Aside from these growing spending statistics on companion animals, one of the most attractive aspects of the BarkBox operating model is that it's subscription-based. Subscriptions provide transparent, predictable, and high-margin revenue for the company. They also improve customer retention. In the most recent quarter (ended Sept. 30), BarkBox registered its highest monthly product retention (94.4%) since inception. It also has 1.05 million active subscriptions at the moment, which is up significantly from the 663,000 it had at the end of fiscal 2020.

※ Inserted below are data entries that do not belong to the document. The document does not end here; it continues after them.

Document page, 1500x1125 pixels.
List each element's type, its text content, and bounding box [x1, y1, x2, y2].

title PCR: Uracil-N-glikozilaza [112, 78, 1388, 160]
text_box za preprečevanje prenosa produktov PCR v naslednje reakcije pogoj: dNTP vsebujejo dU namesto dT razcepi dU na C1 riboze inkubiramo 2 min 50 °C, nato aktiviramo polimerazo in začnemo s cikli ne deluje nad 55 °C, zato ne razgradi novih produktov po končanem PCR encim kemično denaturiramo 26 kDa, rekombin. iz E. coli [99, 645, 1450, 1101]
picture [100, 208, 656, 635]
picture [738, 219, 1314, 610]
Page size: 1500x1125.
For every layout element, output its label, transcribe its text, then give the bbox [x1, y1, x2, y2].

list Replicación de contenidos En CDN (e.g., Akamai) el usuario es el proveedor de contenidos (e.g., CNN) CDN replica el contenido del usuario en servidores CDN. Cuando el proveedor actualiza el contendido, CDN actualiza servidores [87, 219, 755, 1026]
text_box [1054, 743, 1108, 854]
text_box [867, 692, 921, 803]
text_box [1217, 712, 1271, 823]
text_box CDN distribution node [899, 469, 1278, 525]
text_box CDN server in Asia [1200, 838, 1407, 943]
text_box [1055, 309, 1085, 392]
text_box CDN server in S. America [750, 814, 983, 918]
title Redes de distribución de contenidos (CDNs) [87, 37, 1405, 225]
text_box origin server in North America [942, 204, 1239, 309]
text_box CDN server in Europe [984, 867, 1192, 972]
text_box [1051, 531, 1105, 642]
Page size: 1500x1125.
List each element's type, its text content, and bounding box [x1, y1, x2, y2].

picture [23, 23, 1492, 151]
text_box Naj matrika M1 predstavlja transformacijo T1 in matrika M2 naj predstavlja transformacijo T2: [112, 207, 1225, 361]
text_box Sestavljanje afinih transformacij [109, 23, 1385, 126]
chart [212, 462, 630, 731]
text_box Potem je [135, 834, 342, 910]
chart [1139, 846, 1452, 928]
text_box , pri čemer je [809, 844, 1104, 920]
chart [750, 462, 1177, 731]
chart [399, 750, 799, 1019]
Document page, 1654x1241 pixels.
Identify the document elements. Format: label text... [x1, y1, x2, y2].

Additionally, since BarkBox is a digitally native platform, it has lower overhead costs than many other pet-based operators. With no unwanted product sitting on brick-and-mortar shelves, and the company's data-driven business model suggesting new products to existing customers, the company was able to deliver a robust gross margin of 61.2% through the first six months of fiscal 2021. According to the company's S-1, gross profit per subscription through the first eight months of fiscal 2021 is up 52% from fiscal 2018, with customer acquisition costs falling 11% over the same time frame.
Innovation is also going to be key to BarkBox's long-term success. So far, the business has primarily benefited from sending themed toys and treats to dog owners each month, but expanding into new revenue channels will be the company's key growth driver in the years to come. This includes the introduction of Bark Home, which covers essential accessories like dog beds and collars, Bark Bright, which provides dental solutions for canines, and Bark Eats. Bark Eats is actually the most exciting of all these new ventures, as it creates a personalized, high-quality dry food diet for dogs, including portioning and delivery.
The company's ever-expanding retail channels go hand-in-hand with innovation. More than 23,000 retail outlets already carry BarkBox products, including Costco and Target. The introduction of new products can help boost distribution to these major retail hubs. But it's the company's accelerating growth on Amazon that should turn heads. More than $4 billion is spent annually on dogs in Amazon's marketplace, and BarkBox's Amazon-based revenue grew by 150% year-over-year, according to its S-1.
To end this long list of reasons why Northern Star Acquisition (soon to be BarkBox) is a buy, just take a closer look at the company's fundamental comparisons to its peers. Full-year sales are expected to grow from $224 million in fiscal 2020 to an estimated $706 million by fiscal 2023. BarkBox is valued at roughly 2.5 times its 2022 full-year sales (the mean for other pet companies is closer to 8 times sales in 2022). It's also considerably cheaper based on its multiple to gross profit.
There's arguably not a more attractive pet-focused growth stock to buy right now.